28 Eylül 2011 Çarşamba

Carlos



''Beşiktaş kötü top oynuyor''
''Stoke kesin Beşiktaş'ı yener''
''Carlos Hoca felan değil''

Kötü top oynayalım arkadaş varsın İngiltere'de bir hezimet daha yaşayalım. Carlos'u şansı bu sefer yanında olmasın hoca olmadığını bir kez daha tekrarlayın. Futbol'un ve Beşiktaş'ın dört bir yanını kötü adamlar sarmışken şu Carlos denilen adama sarmayın bari. Bütün kötülüklerin ihalesini bu adamın üzerine yıkmayın. Bırakın böyle mutsuz olalım.

3 yorum:

Ben dedi ki...

Anlıyorum. Yazdığın şeyin altında ne yattığını anlıyorum.
Ama bir şeyi anlamıyorum.
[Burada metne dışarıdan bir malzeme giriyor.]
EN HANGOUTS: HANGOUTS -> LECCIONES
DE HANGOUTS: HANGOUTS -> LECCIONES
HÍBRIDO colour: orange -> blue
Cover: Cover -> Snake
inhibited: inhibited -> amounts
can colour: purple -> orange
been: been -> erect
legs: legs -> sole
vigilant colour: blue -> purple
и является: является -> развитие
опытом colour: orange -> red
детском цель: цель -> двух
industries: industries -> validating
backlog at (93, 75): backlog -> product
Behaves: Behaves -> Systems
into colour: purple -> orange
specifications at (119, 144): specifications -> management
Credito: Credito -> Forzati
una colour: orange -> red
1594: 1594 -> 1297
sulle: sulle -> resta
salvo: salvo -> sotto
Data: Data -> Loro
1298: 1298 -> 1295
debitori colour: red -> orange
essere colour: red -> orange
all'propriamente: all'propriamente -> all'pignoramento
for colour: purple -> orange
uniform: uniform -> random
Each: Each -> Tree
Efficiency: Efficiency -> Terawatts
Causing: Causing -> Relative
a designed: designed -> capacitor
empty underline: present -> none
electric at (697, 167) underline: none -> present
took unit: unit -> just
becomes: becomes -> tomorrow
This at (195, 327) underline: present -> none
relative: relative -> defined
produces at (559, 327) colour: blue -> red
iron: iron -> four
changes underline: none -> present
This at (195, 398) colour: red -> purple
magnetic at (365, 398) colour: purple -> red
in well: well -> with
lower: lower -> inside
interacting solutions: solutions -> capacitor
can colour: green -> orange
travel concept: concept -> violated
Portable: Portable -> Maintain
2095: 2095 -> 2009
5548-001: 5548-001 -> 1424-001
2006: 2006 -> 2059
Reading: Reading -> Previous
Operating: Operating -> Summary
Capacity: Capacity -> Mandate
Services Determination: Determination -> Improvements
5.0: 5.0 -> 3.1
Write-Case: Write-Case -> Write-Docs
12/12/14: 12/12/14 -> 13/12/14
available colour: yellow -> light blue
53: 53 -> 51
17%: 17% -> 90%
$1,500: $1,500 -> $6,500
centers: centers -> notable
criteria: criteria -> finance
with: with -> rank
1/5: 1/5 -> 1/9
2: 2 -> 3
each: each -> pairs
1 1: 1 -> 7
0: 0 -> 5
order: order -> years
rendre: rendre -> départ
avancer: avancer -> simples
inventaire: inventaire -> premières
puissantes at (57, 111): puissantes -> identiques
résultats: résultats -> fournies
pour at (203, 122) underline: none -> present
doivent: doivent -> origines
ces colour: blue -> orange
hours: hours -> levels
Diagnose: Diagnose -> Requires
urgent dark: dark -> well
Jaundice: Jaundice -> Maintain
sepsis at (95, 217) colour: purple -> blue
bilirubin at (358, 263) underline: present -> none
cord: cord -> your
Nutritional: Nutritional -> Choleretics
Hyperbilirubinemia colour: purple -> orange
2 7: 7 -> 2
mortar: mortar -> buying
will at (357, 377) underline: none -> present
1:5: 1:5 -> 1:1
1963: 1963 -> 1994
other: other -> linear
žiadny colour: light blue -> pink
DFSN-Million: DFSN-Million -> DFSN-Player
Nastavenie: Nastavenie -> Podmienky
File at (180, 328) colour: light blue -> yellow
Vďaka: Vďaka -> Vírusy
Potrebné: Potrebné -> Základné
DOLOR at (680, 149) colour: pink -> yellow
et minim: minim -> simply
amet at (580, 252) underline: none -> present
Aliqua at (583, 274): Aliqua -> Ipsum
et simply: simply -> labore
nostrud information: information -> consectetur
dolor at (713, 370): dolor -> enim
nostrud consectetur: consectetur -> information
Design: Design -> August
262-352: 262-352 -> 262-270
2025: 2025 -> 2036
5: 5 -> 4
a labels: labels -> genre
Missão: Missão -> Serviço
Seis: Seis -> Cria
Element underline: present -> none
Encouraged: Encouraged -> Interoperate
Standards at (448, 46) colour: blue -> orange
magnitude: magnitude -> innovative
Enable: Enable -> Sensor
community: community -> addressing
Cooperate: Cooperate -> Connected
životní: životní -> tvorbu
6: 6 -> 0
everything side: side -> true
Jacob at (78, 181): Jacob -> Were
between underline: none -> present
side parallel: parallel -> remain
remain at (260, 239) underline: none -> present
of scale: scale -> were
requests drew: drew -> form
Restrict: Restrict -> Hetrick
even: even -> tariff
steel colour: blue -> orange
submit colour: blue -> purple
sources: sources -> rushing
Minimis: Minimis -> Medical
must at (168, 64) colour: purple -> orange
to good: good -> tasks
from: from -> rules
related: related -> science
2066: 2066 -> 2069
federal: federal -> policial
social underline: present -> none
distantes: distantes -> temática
Birini sevdikten sonra , sevdiğin yanında olduktan sonra mutluluk-mutsuzluk çok izafi... İnsan en azından sevdiğinin varlığıyla bile biraz olsun umut dolar biraz huzur bulur. Bunda sorun yok.
Eğer meselenin öznesi Beşiktaş'sa, itirazım olan şey şu:
Ben,sen,biz, Carvalhal'ı sevmiyoruz ki. O bizden biri bile değil. Bu takımda ''bizden'' kaç kişi var ?
''Bizden'' kim varsa dışarda...
Takımdan ağlayarak giden,para alsa da almasa da inadına efsane olan, bu kulübü mütevazı bir büyük yapan, resmen bir ülkeye,bir halka prototip olarak sınılabilecek dürüsteken de büyük olunabileceğini, çalışarak da kazaılabileceğini göstermemizi sağlayan kim varsa bugün o yok...
Yabancı memleketin yabancı bi sokağında sahte,yalan yanlış döner yaparlar ya dostum, yurtdışına çıkan bilir, ya da kebap die tabağa konan ne idüğü belirsiz nesneler vardı... Memleket yemeğidir der yersin,tadı tad değil , görüntüsü görüntü. Aynen o oldu şimdi ''bizim takım''.
Mesele bu. Mutsuzluğumuzun sebebi bu.
Akıllı ve efendi adamların yönettiği,kulüpte parasal krizlerin konuşulmadığı, terimizin son damlasına kadar ''Beşiktaş için oynadığımıZ'' bir beşiktaştır bizi şampiyon olmasa da,kazanamasa da mutlu edecek beşiktaş. İşte o zaman, ''herkes mutlu olsun, ne var, biz de mutsuz olalım'' diyiveririz.

Şairler Parkı dedi ki...

@Ben
Son zamanlarda Beşiktaş'a dair okuduğum en güzel betimleme.

Ege

Yakup Sabri İNANKUR dedi ki...

@Ben

4 kez okudum yorumunu. 4 kez içimde yorumladım, her seferinde daha bir haklı buldum, her seferinde daha bir Beşiktaş'ı özledim.

Lakin sorun ne biliyor musun sevgili "ben"? Çözümün nasıl olacağını biliyoruz, bunun için yapmamız gerekeni biliyoruz, bunu nasıl yapacağımızı biliyoruz amma ve lakin yapamıyoruz. Kalelerimiz zaptedilmiş, tershanelerimize girilmiş. Güvendiklerimiz "gaz"ı almış. Kısaca değişmesi gerekeni değiştirecek güce sahip olamamanın ataletiyle "hoca-topçu-hoca-topçu-4-3-3-hoca-hentbol-hoca" durakları olan bir metrodayız. Dönüp duruyoruz, inemiyoruz. Bir gayret hocaya sahip çıkmaya, kendi kendimize Beşiktaş değerlerini yaşatmaya çalışıyoruz.

Lakin olamıyor sevgili "ben" olmuyor. Sen bensin, ben biziz, biz de sensin. Ama hepimiz azız.

Gerisi trivela peşinde desibel hazırlıklarıyla Beşiktaşlılığın gururundalar.